What you have to do
Set out the records below again exactly; skip the images.
Data provided below:
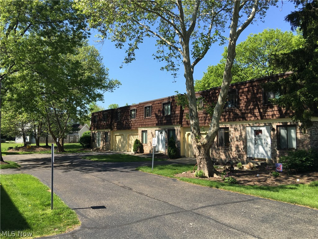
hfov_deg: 61.7
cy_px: 120
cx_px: 159
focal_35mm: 29
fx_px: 266
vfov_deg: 48.2
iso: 25
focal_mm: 4.15
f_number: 2.2
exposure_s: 1/974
End of Data provided.
Response area
hfov_deg: 61.7
cy_px: 120
cx_px: 159
focal_35mm: 29
fx_px: 266
vfov_deg: 48.2
iso: 25
focal_mm: 4.15
f_number: 2.2
exposure_s: 1/974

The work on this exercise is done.